> **Problem to work on**:
In the material below, list every line carrying the string "text".

> **Materials provided**:
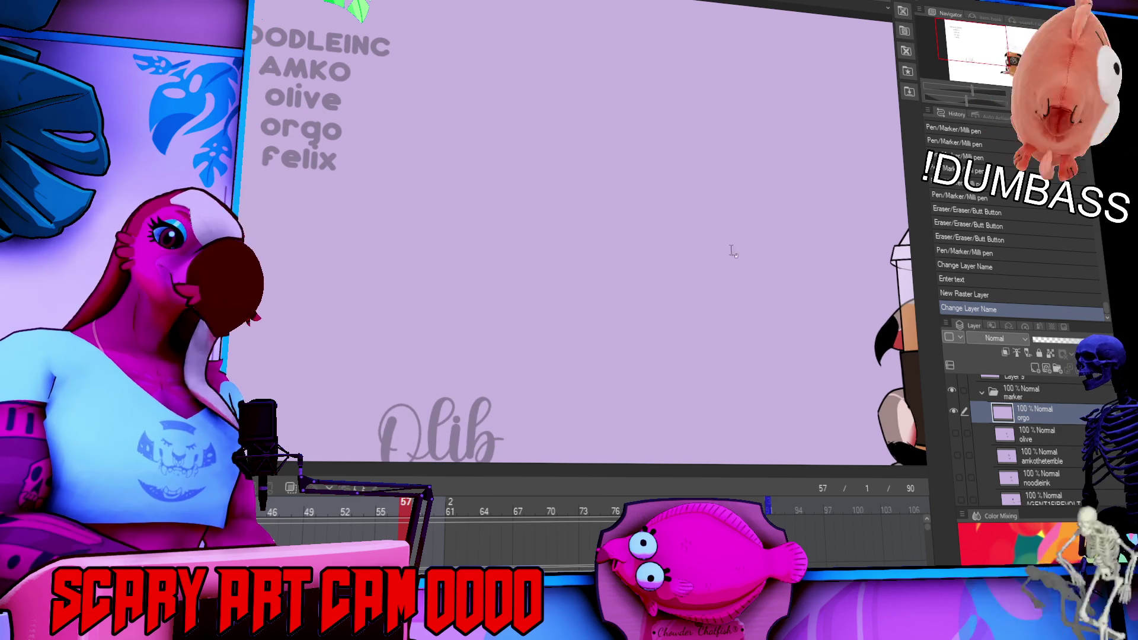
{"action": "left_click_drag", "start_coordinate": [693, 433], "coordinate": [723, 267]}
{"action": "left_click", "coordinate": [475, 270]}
--
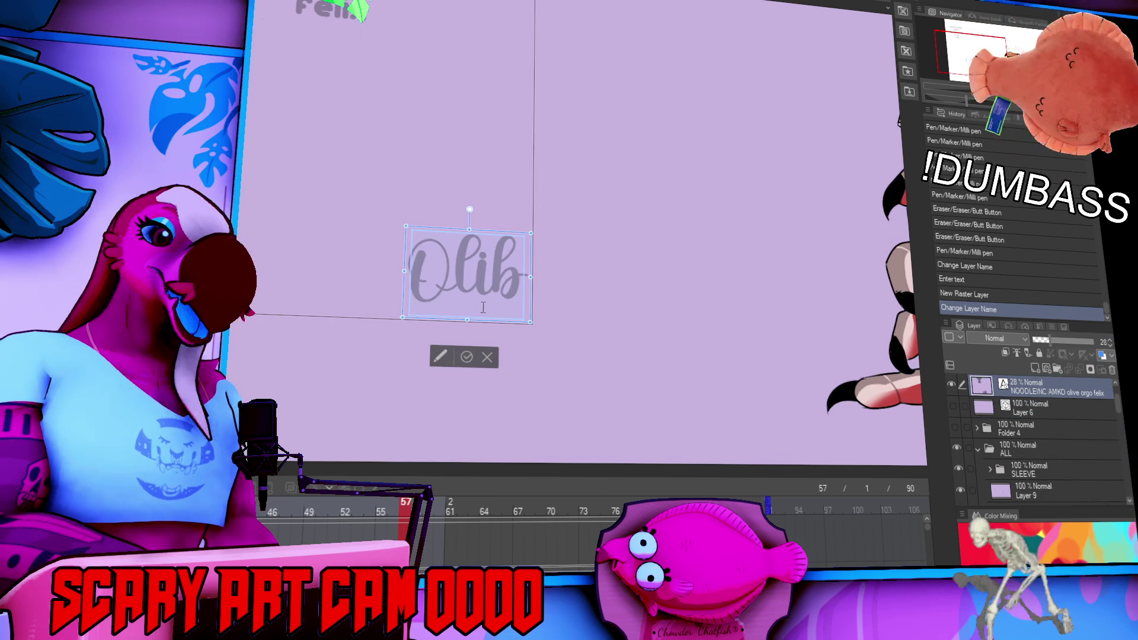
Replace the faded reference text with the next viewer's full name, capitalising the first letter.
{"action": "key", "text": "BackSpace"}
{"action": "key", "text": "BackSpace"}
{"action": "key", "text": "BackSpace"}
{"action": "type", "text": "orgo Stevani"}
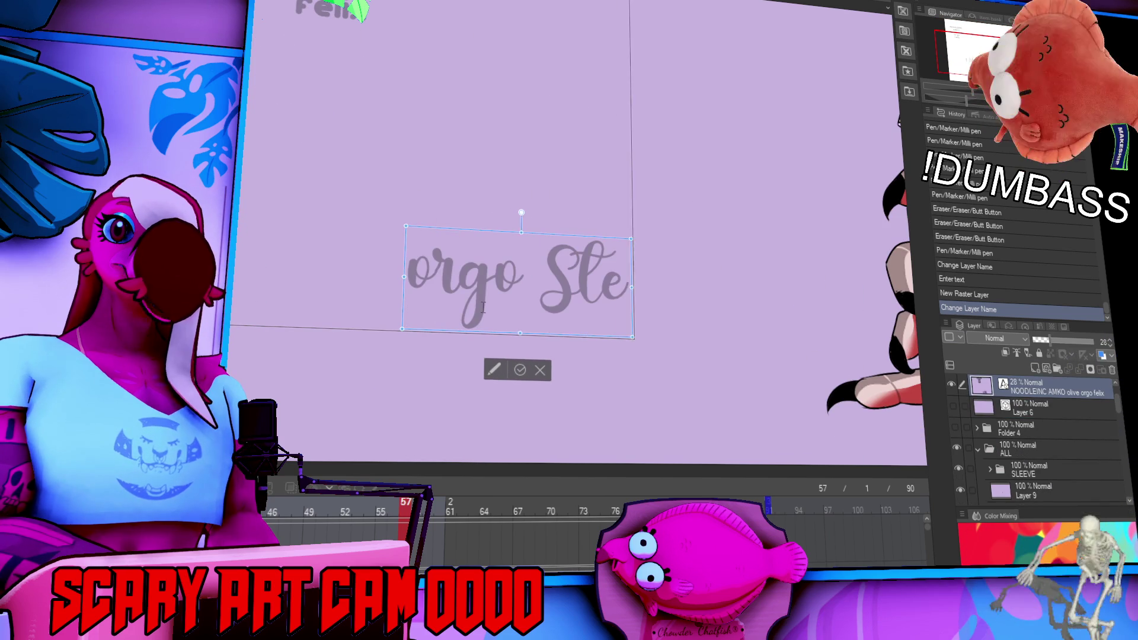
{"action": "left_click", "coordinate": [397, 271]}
* * *
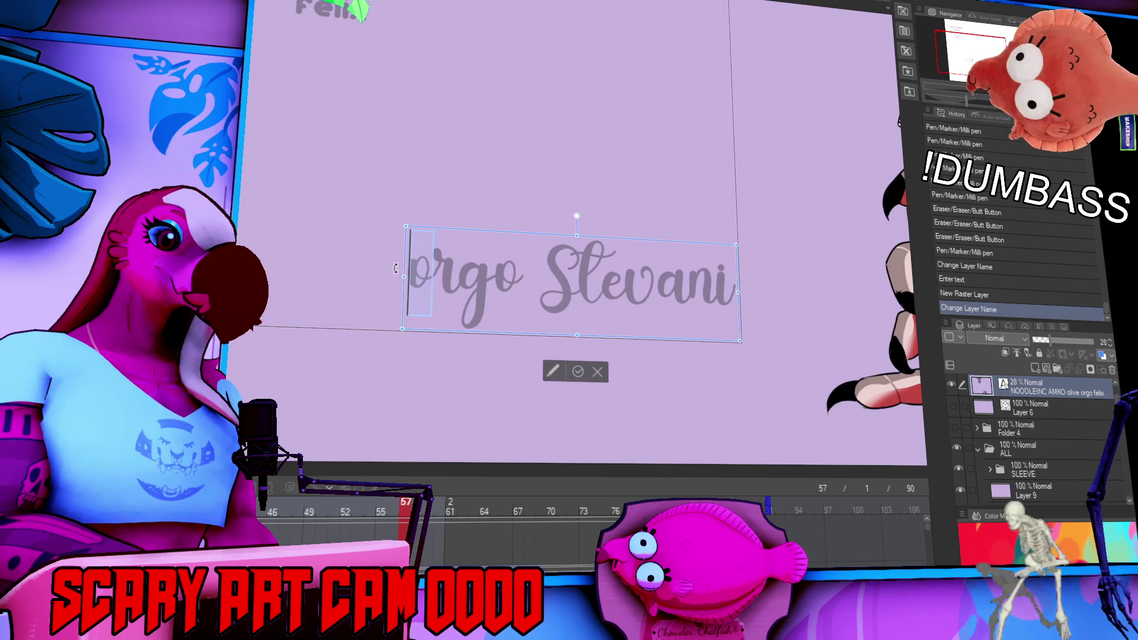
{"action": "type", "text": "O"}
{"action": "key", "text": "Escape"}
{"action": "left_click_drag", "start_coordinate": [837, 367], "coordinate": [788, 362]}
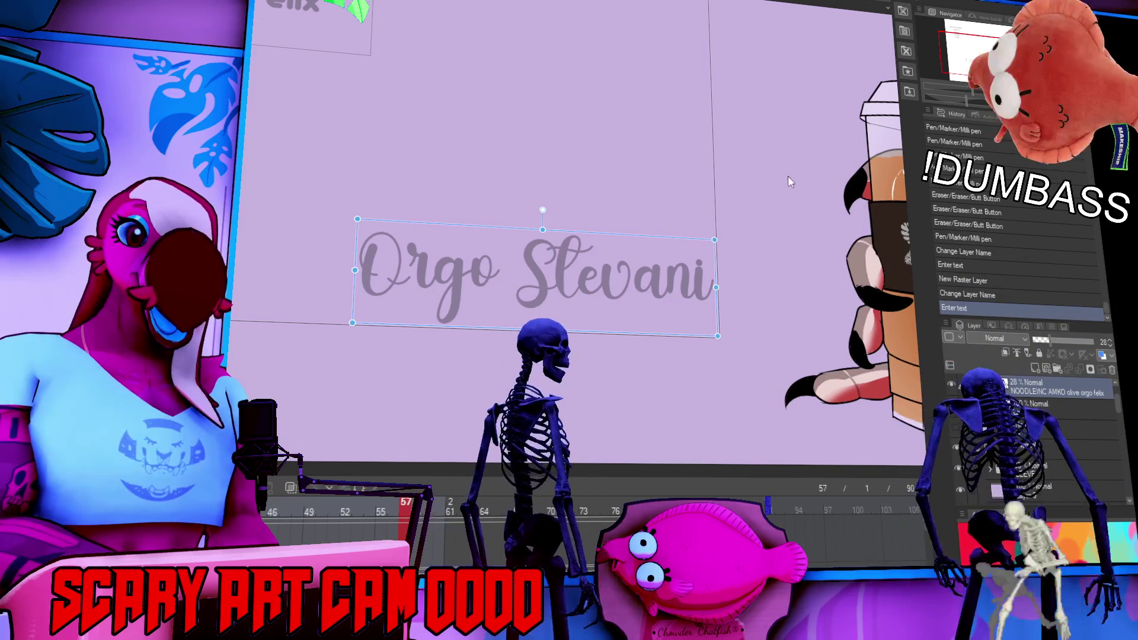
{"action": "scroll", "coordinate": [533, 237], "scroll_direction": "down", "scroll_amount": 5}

> **Task output**:
Replace the faded reference text with the next viewer's full name, capitalising the first letter.
{"action": "key", "text": "BackSpace"}
{"action": "key", "text": "BackSpace"}
{"action": "key", "text": "BackSpace"}
{"action": "type", "text": "orgo Stevani"}
{"action": "type", "text": "O"}
{"action": "key", "text": "Escape"}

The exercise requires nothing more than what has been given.